Olaf Scholz, le chancelier allemand, a déclaré : "Le gouvernement fédéral et moi sommes soulagés. Cela aurait été un défi de taille, si le président français avait dû accepter une cohabitation avec un parti de la droite populiste. Ce danger est maintenant écarté."
La résistible ascension de l'extrême-droite
La défaite relative du RN en France montre que la montée de l’extrême-droite n’est pas une fatalité, en France comme dans le reste de l’Europe, estime Anke Rehlinger, la ministre-présidente du Land de Sarre, une région frontalière avec la France.
Chez nos confrères de Deutschlandfunk, l’élue sociale-démocrate a déclaré espérer que les responsables politiques seront à la hauteur pour reconquérir les électeurs tentés par l’extrême-droite.
"Ce vote nous a montré qu’il fallait considérer nos pays dans leur ensemble, estime Anke Rehlinger. Pas seulement les villes, les campagnes aussi. Les gens ne doivent pas se sentir abandonnés par la politique. Cela nous enjoint à œuvrer à maintenir l’équilibre social. La peur du déclassement social, l’espoir de maintenir son niveau de vie sont répandus dans nos sociétés. Les débats sont comparables en France et en Allemagne. Il est de notre devoir de responsables politiques d’agir en conséquence."
Renate Künast (parti écologiste) se sent elle aussi soulagée. Le vice-président du groupe libéral FDP au Bundestag rappelle, quant à lui, que le « danger de l’extrémisme » n’a pas disparu en France. Il met les dirigeants du RN et le chef de file de La France insoumise, à gauche, sur un même pied.
Des dérapages au RN
Le Rassemblement national a augmenté le nombre de ses députés. Il reste le parti qui a le plus d’élus dans la nouvelle assemblée ; les autres camps sont des alliances.
Néanmoins, les dirigeants du parti sont déçus de leur score qui ne leur permettra pas d’entrer au gouvernement.
Ces résultats décevants pour le RN s’expliquent par le succès du "barrage républicain" et des désistements de plus de 200 candidats pour faire battre l’extrême-droite en cas de ballotage, mais aussi par le comportement de certains candidats du RN, qui ont tenu des propos racistes, négationnistes ou antisémites durant la campagne, en dépit des efforts de la direction du parti pour se départir de son image radicale.

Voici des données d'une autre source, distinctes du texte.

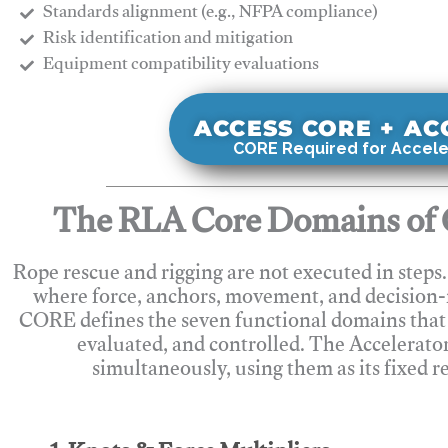
Standards alignment (e.g., NFPA compliance)
Risk identification and mitigation
​Equipment compatibility evaluations
ACCESS CORE + A
CORE Required for Accele
The RLA Core Domains of 
Rope rescue and rigging are not executed in steps
where force, anchors, movement, and decision
CORE defines the seven functional domains that 
evaluated, and controlled. The Accelerato
simultaneously, using them as its fixed r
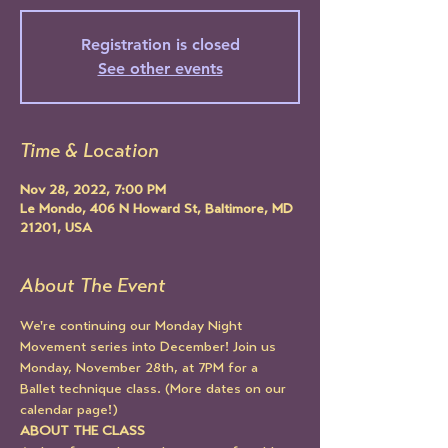
Registration is closed
See other events
Time & Location
Nov 28, 2022, 7:00 PM
Le Mondo, 406 N Howard St, Baltimore, MD
21201, USA
About The Event
We're continuing our Monday Night 
Movement series into December! Join us 
Monday, November 28th, at 7PM for a 
Ballet technique class. (More dates on our 
calendar page!)
ABOUT THE CLASS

Cela agace le député RN du Pas-de-Calais Bruno Bilde. Ce proche de Marine Le Pen, ancien du bureau national du parti, appelle le RN à "faire son examen de conscience". Il déclare au quotidien Le Monde, je cite : "On a besoin de rassurer, or nous avons eu des profils extrêmement clivants, parfois même inquiétants. Il va falloir que la direction se penche tout de suite sur ce problème qui a parasité l’intégralité de la campagne, et surtout l’entre-deux-tours".
Des membres de l'AfD devant la justice
En Allemagne aussi, plusieurs membres de l'AfD ont tenu des propos racistes ou révisionnistes ces derniers mois. Certains ont été condamnés en justice. Ce qui pourrait effrayer certains électeurs potentiels.
La première réunion de la nouvelle Assemblée nationale française aura lieu le 18 juillet prochain. Les négociations qui auront lieu dans les prochains jours pour former un gouvernement seront capitales pour la suite – et notamment la présidentielle de 2027, en ligne de mire de tous les acteurs politiques.